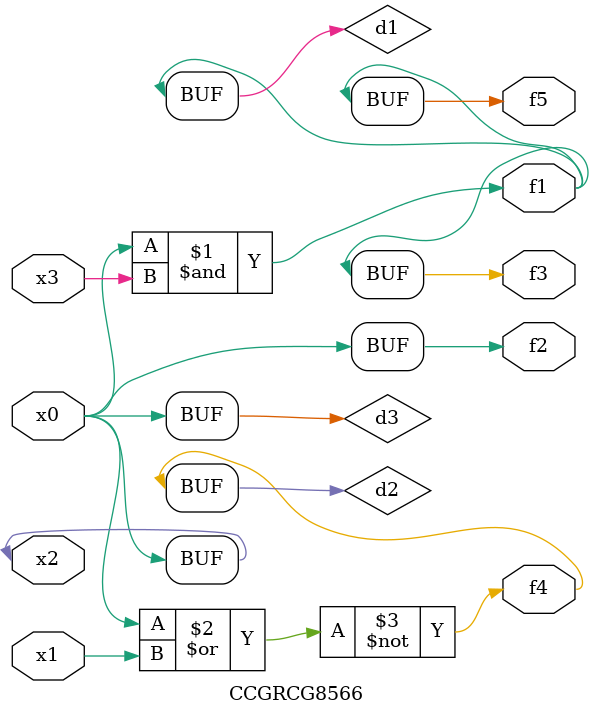
<source format=v>
module CCGRCG8566(
	input x0, x1, x2, x3,
	output f1, f2, f3, f4, f5
);

	wire d1, d2, d3;

	and (d1, x2, x3);
	nor (d2, x0, x1);
	buf (d3, x0, x2);
	assign f1 = d1;
	assign f2 = d3;
	assign f3 = d1;
	assign f4 = d2;
	assign f5 = d1;
endmodule

</source>
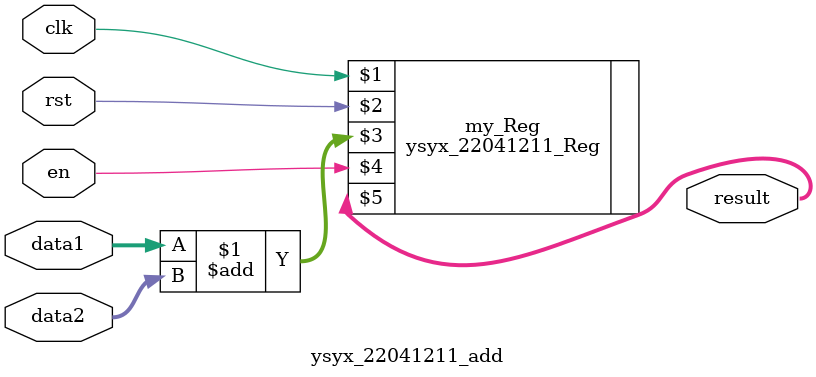
<source format=v>
/*************************************************************************
	> File Name: ysyx_22041211_add.v
	> Author: Chelsea
	> Mail: 1938166340@qq.com 
	> Created Time: 2023年08月04日 星期五 18时24分15秒
 ************************************************************************/

module ysyx_22041211_add #(parameter DATA_LEN = 32)(
	input		[DATA_LEN - 1:0]		data1,
	input		[DATA_LEN - 1:0]		data2,
	input								en,
	input								rst,
	input								clk,


	output		[DATA_LEN - 1:0]		result
);
	ysyx_22041211_Reg #(DATA_LEN) my_Reg (clk,rst,data1 + data2,en,result);
	//ysyx_22041211_Reg #(WIDTH = 1)(clk,1'b0,(data1[DATA_LEN - 1] == data2[DATA_LEN - 1] && result[DATA_LEN - 1] != data1[DATA_LEN - 1]),en,overflow);


endmodule


</source>
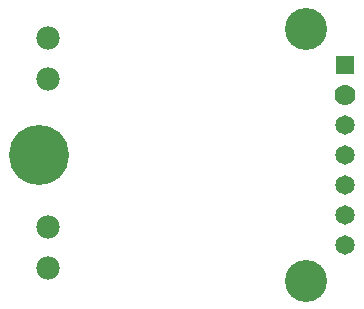
<source format=gbs>
G04 #@! TF.FileFunction,Soldermask,Bot*
%FSLAX46Y46*%
G04 Gerber Fmt 4.6, Leading zero omitted, Abs format (unit mm)*
G04 Created by KiCad (PCBNEW (2014-11-09 BZR 5259)-product) date Sat 15 Nov 2014 10:42:28 PM PST*
%MOMM*%
G01*
G04 APERTURE LIST*
%ADD10C,0.050000*%
%ADD11R,1.524000X1.524000*%
%ADD12C,1.778000*%
%ADD13C,1.651000*%
%ADD14C,3.556000*%
%ADD15C,5.080000*%
%ADD16C,1.968500*%
G04 APERTURE END LIST*
D10*
D11*
X130556000Y-93980000D03*
D12*
X130556000Y-96520000D03*
D13*
X130556000Y-99060000D03*
X130556000Y-101600000D03*
X130556000Y-104140000D03*
X130556000Y-106680000D03*
X130556000Y-109220000D03*
D14*
X127254000Y-90932000D03*
X127254000Y-112268000D03*
D15*
X104648000Y-101600000D03*
D16*
X105410000Y-107724000D03*
X105410000Y-111224000D03*
X105410000Y-91722000D03*
X105410000Y-95222000D03*
M02*

</source>
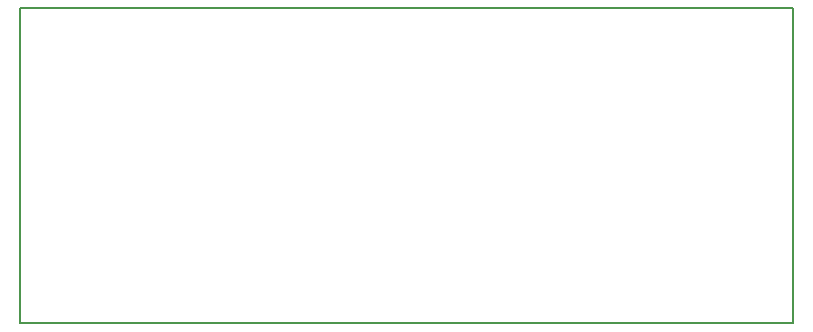
<source format=gm1>
G04 #@! TF.FileFunction,Profile,NP*
%FSLAX46Y46*%
G04 Gerber Fmt 4.6, Leading zero omitted, Abs format (unit mm)*
G04 Created by KiCad (PCBNEW 4.0.4+e1-6308~48~ubuntu15.10.1-stable) date Wed Feb  8 23:39:13 2017*
%MOMM*%
%LPD*%
G01*
G04 APERTURE LIST*
%ADD10C,0.100000*%
%ADD11C,0.150000*%
G04 APERTURE END LIST*
D10*
D11*
X144145000Y-121285000D02*
X144145000Y-94615000D01*
X209550000Y-121285000D02*
X144145000Y-121285000D01*
X209550000Y-94615000D02*
X209550000Y-121285000D01*
X144145000Y-94615000D02*
X209550000Y-94615000D01*
M02*

</source>
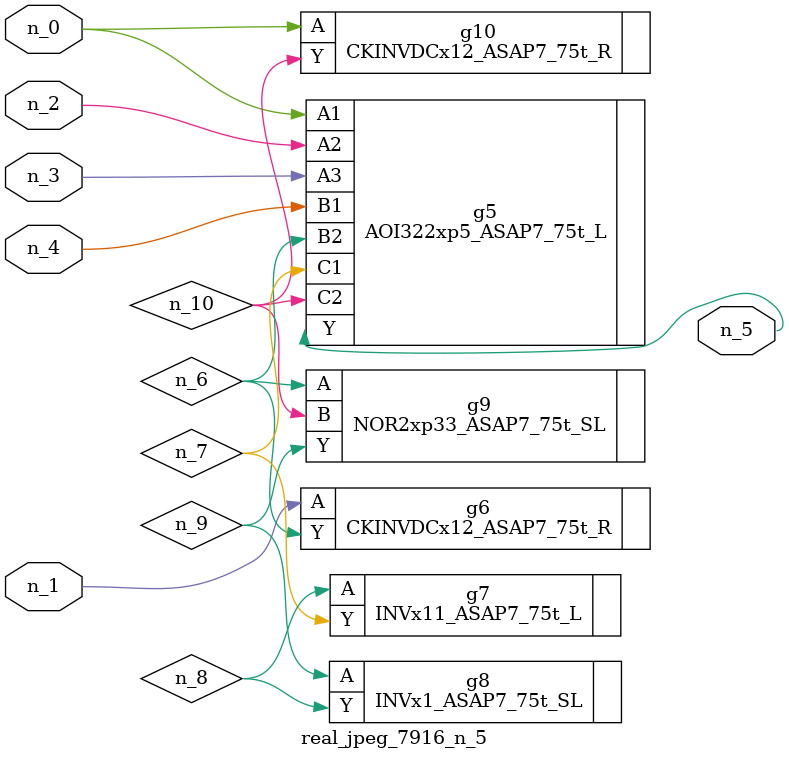
<source format=v>
module real_jpeg_7916_n_5 (n_4, n_0, n_1, n_2, n_3, n_5);

input n_4;
input n_0;
input n_1;
input n_2;
input n_3;

output n_5;

wire n_8;
wire n_6;
wire n_7;
wire n_10;
wire n_9;

AOI322xp5_ASAP7_75t_L g5 ( 
.A1(n_0),
.A2(n_2),
.A3(n_3),
.B1(n_4),
.B2(n_6),
.C1(n_7),
.C2(n_10),
.Y(n_5)
);

CKINVDCx12_ASAP7_75t_R g10 ( 
.A(n_0),
.Y(n_10)
);

CKINVDCx12_ASAP7_75t_R g6 ( 
.A(n_1),
.Y(n_6)
);

NOR2xp33_ASAP7_75t_SL g9 ( 
.A(n_6),
.B(n_10),
.Y(n_9)
);

INVx11_ASAP7_75t_L g7 ( 
.A(n_8),
.Y(n_7)
);

INVx1_ASAP7_75t_SL g8 ( 
.A(n_9),
.Y(n_8)
);


endmodule
</source>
☆ ☆ ☆ ☆ ☆ ☆ ☆
Directive —
Output the records above exactly as written, but leave out the pictures.

Answer to the problem —
<source format=v>
module CCGRCG8566(
	input x0, x1, x2, x3,
	output f1, f2, f3, f4, f5
);

	wire d1, d2, d3;

	and (d1, x2, x3);
	nor (d2, x0, x1);
	buf (d3, x0, x2);
	assign f1 = d1;
	assign f2 = d3;
	assign f3 = d1;
	assign f4 = d2;
	assign f5 = d1;
endmodule

</source>
<source format=v>
/*************************************************************************
	> File Name: ysyx_22041211_add.v
	> Author: Chelsea
	> Mail: 1938166340@qq.com 
	> Created Time: 2023年08月04日 星期五 18时24分15秒
 ************************************************************************/

module ysyx_22041211_add #(parameter DATA_LEN = 32)(
	input		[DATA_LEN - 1:0]		data1,
	input		[DATA_LEN - 1:0]		data2,
	input								en,
	input								rst,
	input								clk,


	output		[DATA_LEN - 1:0]		result
);
	ysyx_22041211_Reg #(DATA_LEN) my_Reg (clk,rst,data1 + data2,en,result);
	//ysyx_22041211_Reg #(WIDTH = 1)(clk,1'b0,(data1[DATA_LEN - 1] == data2[DATA_LEN - 1] && result[DATA_LEN - 1] != data1[DATA_LEN - 1]),en,overflow);


endmodule


</source>
<source format=gbs>
G04 #@! TF.FileFunction,Soldermask,Bot*
%FSLAX46Y46*%
G04 Gerber Fmt 4.6, Leading zero omitted, Abs format (unit mm)*
G04 Created by KiCad (PCBNEW (2014-11-09 BZR 5259)-product) date Sat 15 Nov 2014 10:42:28 PM PST*
%MOMM*%
G01*
G04 APERTURE LIST*
%ADD10C,0.050000*%
%ADD11R,1.524000X1.524000*%
%ADD12C,1.778000*%
%ADD13C,1.651000*%
%ADD14C,3.556000*%
%ADD15C,5.080000*%
%ADD16C,1.968500*%
G04 APERTURE END LIST*
D10*
D11*
X130556000Y-93980000D03*
D12*
X130556000Y-96520000D03*
D13*
X130556000Y-99060000D03*
X130556000Y-101600000D03*
X130556000Y-104140000D03*
X130556000Y-106680000D03*
X130556000Y-109220000D03*
D14*
X127254000Y-90932000D03*
X127254000Y-112268000D03*
D15*
X104648000Y-101600000D03*
D16*
X105410000Y-107724000D03*
X105410000Y-111224000D03*
X105410000Y-91722000D03*
X105410000Y-95222000D03*
M02*

</source>
<source format=gm1>
G04 #@! TF.FileFunction,Profile,NP*
%FSLAX46Y46*%
G04 Gerber Fmt 4.6, Leading zero omitted, Abs format (unit mm)*
G04 Created by KiCad (PCBNEW 4.0.4+e1-6308~48~ubuntu15.10.1-stable) date Wed Feb  8 23:39:13 2017*
%MOMM*%
%LPD*%
G01*
G04 APERTURE LIST*
%ADD10C,0.100000*%
%ADD11C,0.150000*%
G04 APERTURE END LIST*
D10*
D11*
X144145000Y-121285000D02*
X144145000Y-94615000D01*
X209550000Y-121285000D02*
X144145000Y-121285000D01*
X209550000Y-94615000D02*
X209550000Y-121285000D01*
X144145000Y-94615000D02*
X209550000Y-94615000D01*
M02*

</source>
<source format=v>
module real_jpeg_7916_n_5 (n_4, n_0, n_1, n_2, n_3, n_5);

input n_4;
input n_0;
input n_1;
input n_2;
input n_3;

output n_5;

wire n_8;
wire n_6;
wire n_7;
wire n_10;
wire n_9;

AOI322xp5_ASAP7_75t_L g5 ( 
.A1(n_0),
.A2(n_2),
.A3(n_3),
.B1(n_4),
.B2(n_6),
.C1(n_7),
.C2(n_10),
.Y(n_5)
);

CKINVDCx12_ASAP7_75t_R g10 ( 
.A(n_0),
.Y(n_10)
);

CKINVDCx12_ASAP7_75t_R g6 ( 
.A(n_1),
.Y(n_6)
);

NOR2xp33_ASAP7_75t_SL g9 ( 
.A(n_6),
.B(n_10),
.Y(n_9)
);

INVx11_ASAP7_75t_L g7 ( 
.A(n_8),
.Y(n_7)
);

INVx1_ASAP7_75t_SL g8 ( 
.A(n_9),
.Y(n_8)
);


endmodule
</source>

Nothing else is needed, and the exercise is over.